How will DCP 228 affect business energy?
What is DCP 228?
DCP 228 is the term given to an upcoming regulatory change to the way electricity distribution charges are calculated. Currently in the pipeline for next year, this new change is coming from OFGEM and will significantly change the way the majority of businesses are charged for the electricity that they use.
DCP 228 will affect the way both domestic and business properties are billed with changes being made to how distribution charges are calculated (these currently account for as much as 19% of a customer’s bill). It will be brought in by OFGEM no earlier than April 2018 following a consultation period after being instigated by British Gas. The changes affect Common Distribution Charging Methodology (CDCM) and how customer tariffs are set.
The main distribution charge is the DUoS (Distribution Use of System) which correlates to usage and is calculated using a Red, Amber and Green banding system.
At the moment, the system means that a large percentage of revenue comes from premium pricing on the red time band – which is mainly based on evening usage. However, DCP 228 will balance out DUoS bandings which will mean less focus on Red, Amber and Green period differences which is thought to make pricing fairer and more accurate.
How will DCP 288 affect business?
According to OFGEM, DCP 228 will ‘have large impacts on all customers’ and its working group estimates that whilst some customers will see an increase in distribution costs, others will see significant decreases.

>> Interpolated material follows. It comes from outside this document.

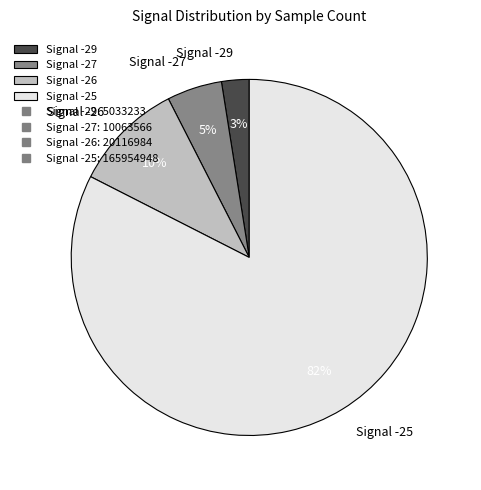

To the nearest percent, what is the combined percentage of Signal -25 and Signal -26?

92%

However, the modification to CDCM will not affect those whose charges are calculated under the Extra High Voltage Distribution Charging Methodology, such as the UK’s larger electricity connections.
Ofgem states that “the general pattern is that distribution charges for domestic customers will fall, but those for non-domestic customers will increase”.
In term of geographical location, DCP 228 will differ according to region because it is the Distribution Network Operators that will determine the charges within their area. To identify your business’s DNO – click here. In the most part, it is estimated that Red band unit rates will fall – but Green and Amber will rise.
The changes are effectively flattening the DUoS pricing structure to make consumption timings fairer – though evening usage is widely believed to continue to be the most expensive pricing bracket for businesses.
Ultimately, there will be winners and losers when these changes come into fruition. Those who have high usage within Red band should see some decreases to their rates, whereas businesses with predominantly Green and Amber bandings may well see prices rise.
How can businesses mitigate the impact of DCP 228?
Because the changes apply to Common Distribution Charging Methodology, there isn’t much a business can do to avoid alterations in the way energy is being priced. However, there are ways that you can manage the times in which you use energy more effectively to avoid expensive periods.
Investing in management software can enable you to monitor when your business is using the most energy so that steps can be made to reduce consumption when tariff rates are at their highest.